From Holland's Muziek Express, July 1967

The July 1967 issue of the Dutch music magazine Muziek Express (with Hendrix on the cover) featured a two-page article on Procol Harum with one black & white and one color (both full page) photos of the original line-up. The text from the black and white picture was kindly translated into English for BtP by Frank Bell:


Procol Harum is in fact the name of a prize-winning Siamese cat. A new English beat group found the name very attractive, and called themslves that. Procol Harum is Latin for "Here Above" or "After These Things." Which doesn't mean a whole lot.

What does say a lot is the international hit success of Procol Harum. The sales of their first record: A Whiter Shade of Pale has: "In no time, passed the 100,000 sales mark."

It began like this. Denny Cordell, producer of The Move, and Georgie Fame, met the 20 year-old Keith Reid, who had already written the lyrics. It was the lyrics of A Whiter Shade of Pale" without the music.

"Great" said Denny," but without music, it won't mean anything."

Keith Reid disappeared and came back a while later with the demo of the song. Gary Brooker had put music to it on piano. "Great" said Denny again, but, said Denny, "Why don't you build a group up around this song?" because Denny had no idea which group was suitable for this tune.

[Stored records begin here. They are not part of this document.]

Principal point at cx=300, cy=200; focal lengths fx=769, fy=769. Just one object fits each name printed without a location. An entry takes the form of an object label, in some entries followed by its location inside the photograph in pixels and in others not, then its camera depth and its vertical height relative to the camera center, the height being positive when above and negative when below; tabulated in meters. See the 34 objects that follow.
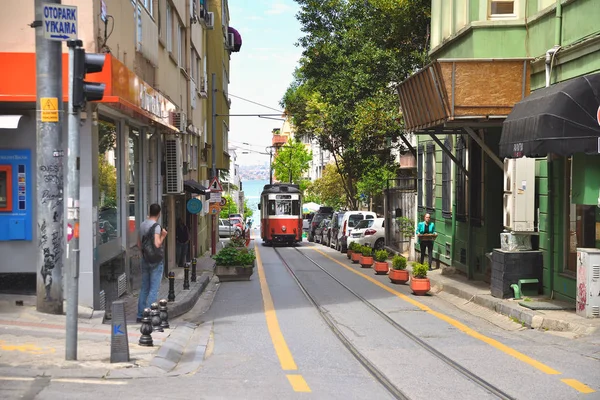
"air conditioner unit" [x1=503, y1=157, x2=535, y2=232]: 15.02 -0.05
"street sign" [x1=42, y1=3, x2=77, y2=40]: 8.69 +1.96
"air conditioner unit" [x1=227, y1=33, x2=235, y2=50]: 51.91 +10.54
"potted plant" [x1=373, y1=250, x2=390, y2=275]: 23.28 -2.12
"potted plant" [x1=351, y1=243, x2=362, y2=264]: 28.77 -2.26
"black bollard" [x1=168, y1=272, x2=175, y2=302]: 15.02 -1.86
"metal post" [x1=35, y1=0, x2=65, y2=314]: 10.47 +0.22
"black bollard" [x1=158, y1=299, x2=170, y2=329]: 11.55 -1.84
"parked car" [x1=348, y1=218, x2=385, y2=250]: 34.06 -1.93
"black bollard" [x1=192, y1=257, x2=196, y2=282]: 19.64 -1.95
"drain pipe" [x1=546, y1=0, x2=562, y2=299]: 14.19 -0.07
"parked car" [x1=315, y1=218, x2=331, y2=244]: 46.75 -2.38
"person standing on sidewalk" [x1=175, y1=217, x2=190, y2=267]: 24.75 -1.57
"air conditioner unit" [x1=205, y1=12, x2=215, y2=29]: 34.86 +8.03
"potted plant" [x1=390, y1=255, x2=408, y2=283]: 20.02 -2.03
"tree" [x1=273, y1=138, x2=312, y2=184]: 92.62 +3.86
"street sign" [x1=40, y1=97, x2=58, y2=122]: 10.27 +1.17
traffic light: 8.56 +1.30
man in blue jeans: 11.79 -1.16
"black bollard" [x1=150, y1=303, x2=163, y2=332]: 10.30 -1.78
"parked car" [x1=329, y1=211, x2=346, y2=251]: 40.50 -1.90
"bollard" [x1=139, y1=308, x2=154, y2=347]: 9.82 -1.73
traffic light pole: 8.67 -0.38
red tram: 42.88 -0.96
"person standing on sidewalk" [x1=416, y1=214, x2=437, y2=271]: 22.70 -1.18
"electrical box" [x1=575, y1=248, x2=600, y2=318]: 12.05 -1.42
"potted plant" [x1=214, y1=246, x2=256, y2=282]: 21.59 -2.05
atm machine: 11.75 -0.01
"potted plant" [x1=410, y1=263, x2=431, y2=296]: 17.42 -1.99
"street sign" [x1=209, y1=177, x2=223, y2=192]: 31.03 +0.34
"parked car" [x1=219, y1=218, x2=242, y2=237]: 60.66 -2.69
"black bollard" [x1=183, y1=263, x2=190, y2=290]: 17.56 -1.93
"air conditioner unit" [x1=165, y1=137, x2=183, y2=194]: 21.56 +0.83
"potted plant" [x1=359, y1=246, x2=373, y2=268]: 26.75 -2.24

Keith Reid disappeared again, searched a couple of boys out, borrowed money, and went for a couple of weeks into the country and rehearsed. That was the definitive beginnings of Procol Harum.

Singer Gary Brooker, lead guitarist Ray Royer, bass guitarist David Knights, organist Matthew Fisher, drummer Bobby Harrison, and Keith himself as organizer.

When he took the young group to Denny, there was much enthusiasm. The first take of A Whiter Shade of Pale, much to Denny's surprise, was the version that was released.

A well-known group, who have made a very quick career, and when all is said and done, the English group of the coming season.